Handschuhsheim erkunden

Historische Orte im Stadtteil

Bis zum Bau und der Einweihung der Friedenskirche im Jahr 1910 war die in der Nähe gelegene St.-Vituskirche eine Simultankirche, in der sowohl katholische, wie evangelische Gottesdienste stattfanden. Obwohl in dieser Zeit offiziell die Ökumene wenig praktizierte wurde, pflegten beide Gemeinden guten Umgang miteinander, da die Menschen im Alltag in enger Dorfgemeinschaft lebten und aufeinander angewiesen waren.

Dennoch wurde seit der Mitte des 19. Jahrhunderts immer mehr der Wunsch nach einem eigenen neuen Gotteshaus laut. Die Gründe dafür waren in dem schlechten baulichen Zustand des Kirchengebäudes und der raschen Zunahme der Bevölkerung und damit der Kirchengemeinden Handschuhsheims zu sehen, das nach der Eingemeindung im Jahre 1903 noch anwuchs.

Deshalb kam es in der zweiten Hälfte des 19. Jahrhunderts zu zahlreichen Vorstößen, die zu einem Vertrag zur Auflösung des Simultaneums, der Klärung der finanziellen Fragen, zur Suche eines geeigneten Bauplatzes und zur Planung des Gebäudes führten.

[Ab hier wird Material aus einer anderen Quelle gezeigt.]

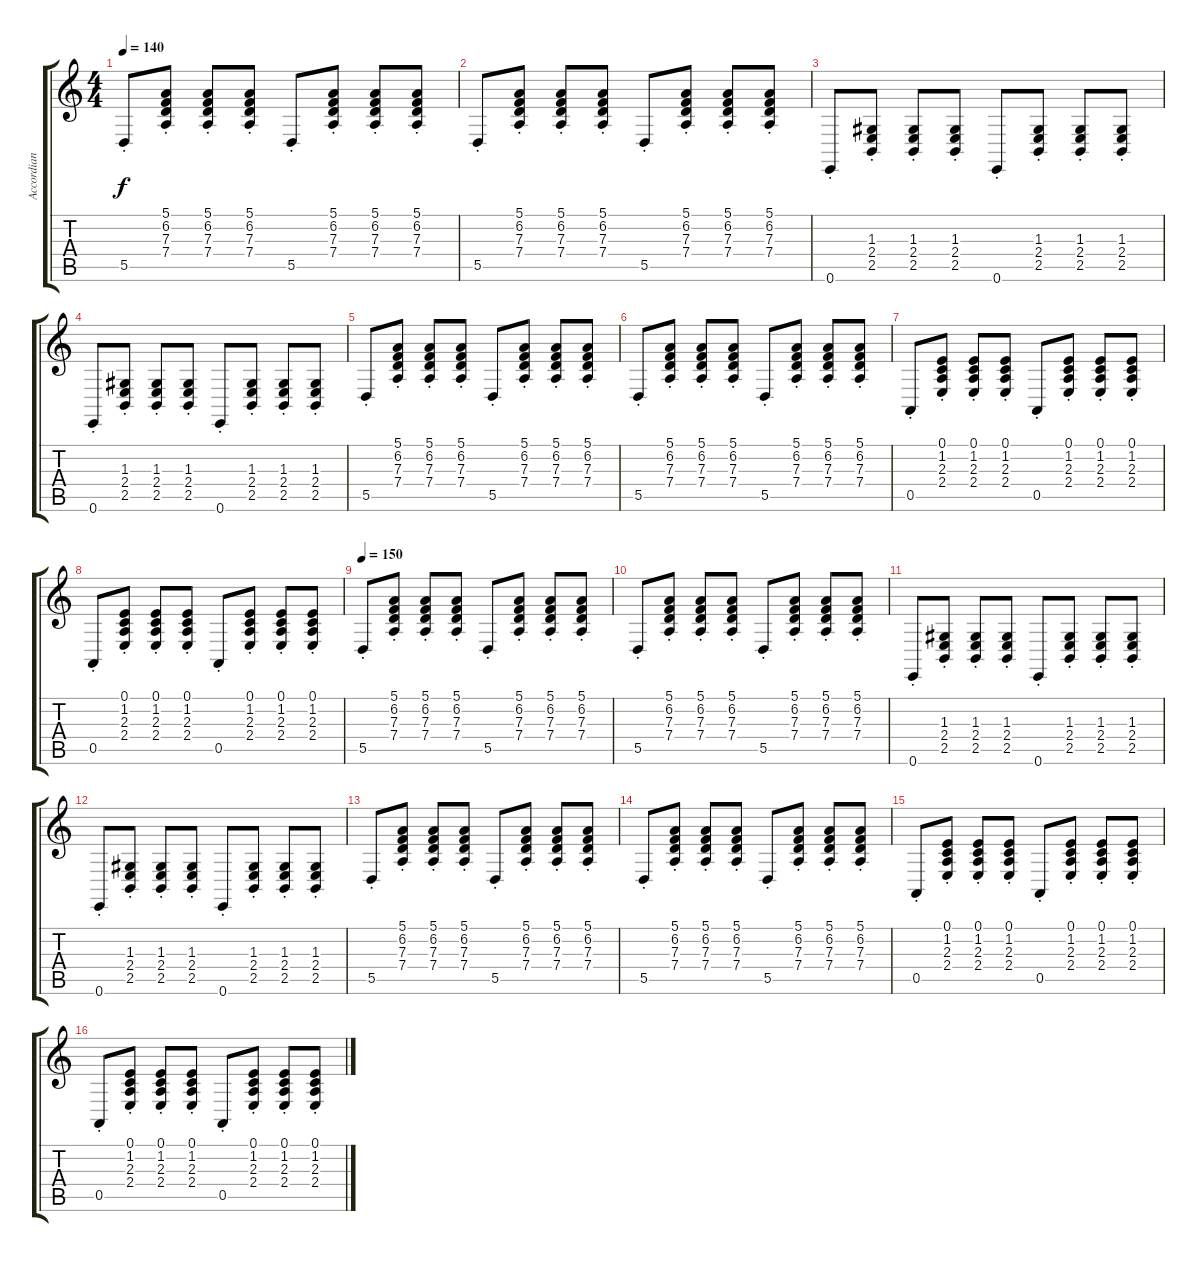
\track ("Accordian" "Accordian") {instrument accordion}
\staff {score tabs}
\tuning (E4 B3 G3 D3 A2 E2) {hide}
\ts (4 4)
\tempo 140
\clef g2
\ks c
5.5{st}.8{dy f} (5.1{st} 6.2{st} 7.3{st} 7.4{st}).8 (5.1{st} 6.2{st} 7.3{st} 7.4{st}).8 (5.1{st} 6.2{st} 7.3{st} 7.4{st}).8 5.5{st}.8 (5.1{st} 6.2{st} 7.3{st} 7.4{st}).8 (5.1{st} 6.2{st} 7.3{st} 7.4{st}).8 (5.1{st} 6.2{st} 7.3{st} 7.4{st}).8 |
5.5{st}.8 (5.1{st} 6.2{st} 7.3{st} 7.4{st}).8 (5.1{st} 6.2{st} 7.3{st} 7.4{st}).8 (5.1{st} 6.2{st} 7.3{st} 7.4{st}).8 5.5{st}.8 (5.1{st} 6.2{st} 7.3{st} 7.4{st}).8 (5.1{st} 6.2{st} 7.3{st} 7.4{st}).8 (5.1{st} 6.2{st} 7.3{st} 7.4{st}).8 |
0.6{st}.8 (1.3{st} 2.4{st} 2.5{st}).8 (1.3{st} 2.4{st} 2.5{st}).8 (1.3{st} 2.4{st} 2.5{st}).8 0.6{st}.8 (1.3{st} 2.4{st} 2.5{st}).8 (1.3{st} 2.4{st} 2.5{st}).8 (1.3{st} 2.4{st} 2.5{st}).8 |
0.6{st}.8 (1.3{st} 2.4{st} 2.5{st}).8 (1.3{st} 2.4{st} 2.5{st}).8 (1.3{st} 2.4{st} 2.5{st}).8 0.6{st}.8 (1.3{st} 2.4{st} 2.5{st}).8 (1.3{st} 2.4{st} 2.5{st}).8 (1.3{st} 2.4{st} 2.5{st}).8 |
5.5{st}.8 (5.1{st} 6.2{st} 7.3{st} 7.4{st}).8 (5.1{st} 6.2{st} 7.3{st} 7.4{st}).8 (5.1{st} 6.2{st} 7.3{st} 7.4{st}).8 5.5{st}.8 (5.1{st} 6.2{st} 7.3{st} 7.4{st}).8 (5.1{st} 6.2{st} 7.3{st} 7.4{st}).8 (5.1{st} 6.2{st} 7.3{st} 7.4{st}).8 |
5.5{st}.8 (5.1{st} 6.2{st} 7.3{st} 7.4{st}).8 (5.1{st} 6.2{st} 7.3{st} 7.4{st}).8 (5.1{st} 6.2{st} 7.3{st} 7.4{st}).8 5.5{st}.8 (5.1{st} 6.2{st} 7.3{st} 7.4{st}).8 (5.1{st} 6.2{st} 7.3{st} 7.4{st}).8 (5.1{st} 6.2{st} 7.3{st} 7.4{st}).8 |
0.5{st}.8 (0.1{st} 1.2{st} 2.3{st} 2.4{st}).8 (0.1{st} 1.2{st} 2.3{st} 2.4{st}).8 (0.1{st} 1.2{st} 2.3{st} 2.4{st}).8 0.5{st}.8 (0.1{st} 1.2{st} 2.3{st} 2.4{st}).8 (0.1{st} 1.2{st} 2.3{st} 2.4{st}).8 (0.1{st} 1.2{st} 2.3{st} 2.4{st}).8 |
0.5{st}.8 (0.1{st} 1.2{st} 2.3{st} 2.4{st}).8 (0.1{st} 1.2{st} 2.3{st} 2.4{st}).8 (0.1{st} 1.2{st} 2.3{st} 2.4{st}).8 0.5{st}.8 (0.1{st} 1.2{st} 2.3{st} 2.4{st}).8 (0.1{st} 1.2{st} 2.3{st} 2.4{st}).8 (0.1{st} 1.2{st} 2.3{st} 2.4{st}).8 |
\tempo 150
5.5{st}.8 (5.1{st} 6.2{st} 7.3{st} 7.4{st}).8 (5.1{st} 6.2{st} 7.3{st} 7.4{st}).8 (5.1{st} 6.2{st} 7.3{st} 7.4{st}).8 5.5{st}.8 (5.1{st} 6.2{st} 7.3{st} 7.4{st}).8 (5.1{st} 6.2{st} 7.3{st} 7.4{st}).8 (5.1{st} 6.2{st} 7.3{st} 7.4{st}).8 |
5.5{st}.8 (5.1{st} 6.2{st} 7.3{st} 7.4{st}).8 (5.1{st} 6.2{st} 7.3{st} 7.4{st}).8 (5.1{st} 6.2{st} 7.3{st} 7.4{st}).8 5.5{st}.8 (5.1{st} 6.2{st} 7.3{st} 7.4{st}).8 (5.1{st} 6.2{st} 7.3{st} 7.4{st}).8 (5.1{st} 6.2{st} 7.3{st} 7.4{st}).8 |
0.6{st}.8 (1.3{st} 2.4{st} 2.5{st}).8 (1.3{st} 2.4{st} 2.5{st}).8 (1.3{st} 2.4{st} 2.5{st}).8 0.6{st}.8 (1.3{st} 2.4{st} 2.5{st}).8 (1.3{st} 2.4{st} 2.5{st}).8 (1.3{st} 2.4{st} 2.5{st}).8 |
0.6{st}.8 (1.3{st} 2.4{st} 2.5{st}).8 (1.3{st} 2.4{st} 2.5{st}).8 (1.3{st} 2.4{st} 2.5{st}).8 0.6{st}.8 (1.3{st} 2.4{st} 2.5{st}).8 (1.3{st} 2.4{st} 2.5{st}).8 (1.3{st} 2.4{st} 2.5{st}).8 |
5.5{st}.8 (5.1{st} 6.2{st} 7.3{st} 7.4{st}).8 (5.1{st} 6.2{st} 7.3{st} 7.4{st}).8 (5.1{st} 6.2{st} 7.3{st} 7.4{st}).8 5.5{st}.8 (5.1{st} 6.2{st} 7.3{st} 7.4{st}).8 (5.1{st} 6.2{st} 7.3{st} 7.4{st}).8 (5.1{st} 6.2{st} 7.3{st} 7.4{st}).8 |
5.5{st}.8 (5.1{st} 6.2{st} 7.3{st} 7.4{st}).8 (5.1{st} 6.2{st} 7.3{st} 7.4{st}).8 (5.1{st} 6.2{st} 7.3{st} 7.4{st}).8 5.5{st}.8 (5.1{st} 6.2{st} 7.3{st} 7.4{st}).8 (5.1{st} 6.2{st} 7.3{st} 7.4{st}).8 (5.1{st} 6.2{st} 7.3{st} 7.4{st}).8 |
0.5{st}.8 (0.1{st} 1.2{st} 2.3{st} 2.4{st}).8 (0.1{st} 1.2{st} 2.3{st} 2.4{st}).8 (0.1{st} 1.2{st} 2.3{st} 2.4{st}).8 0.5{st}.8 (0.1{st} 1.2{st} 2.3{st} 2.4{st}).8 (0.1{st} 1.2{st} 2.3{st} 2.4{st}).8 (0.1{st} 1.2{st} 2.3{st} 2.4{st}).8 |
0.5{st}.8 (0.1{st} 1.2{st} 2.3{st} 2.4{st}).8 (0.1{st} 1.2{st} 2.3{st} 2.4{st}).8 (0.1{st} 1.2{st} 2.3{st} 2.4{st}).8 0.5{st}.8 (0.1{st} 1.2{st} 2.3{st} 2.4{st}).8 (0.1{st} 1.2{st} 2.3{st} 2.4{st}).8 (0.1{st} 1.2{st} 2.3{st} 2.4{st}).8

1907 wurde schließlich die Auflösung vollzogen, Ende 1906 der Bauplatz erworben und 1908 der Grundstein zur neuen Kirche gelegt. Das Gelände erwarb die Kirche von Raban von Helmstatt, dem Eigentümer der Tiefburg, der sich damit von seinem Gutsgelände rund um die Burg trennte. Die Leitung der Baumaßnahmen leitete der erfahrene und angesehene Großherzogliche Oberbaurat Hermann Behaghel (1839-1921), der in der langen Zeit seines Wirkens über siebzig Kirchen und Pfarrhäuser, aber auch eine Anzahl kleinerer und größerer Wohn­häuser und Villen, Umbau und Vergrößerung des Hotels Prinz Carl, den Umbau des „Museums“ am Universitätsplatz, die Landhausschule und die Synagoge in Heidelberg geschaffen hat.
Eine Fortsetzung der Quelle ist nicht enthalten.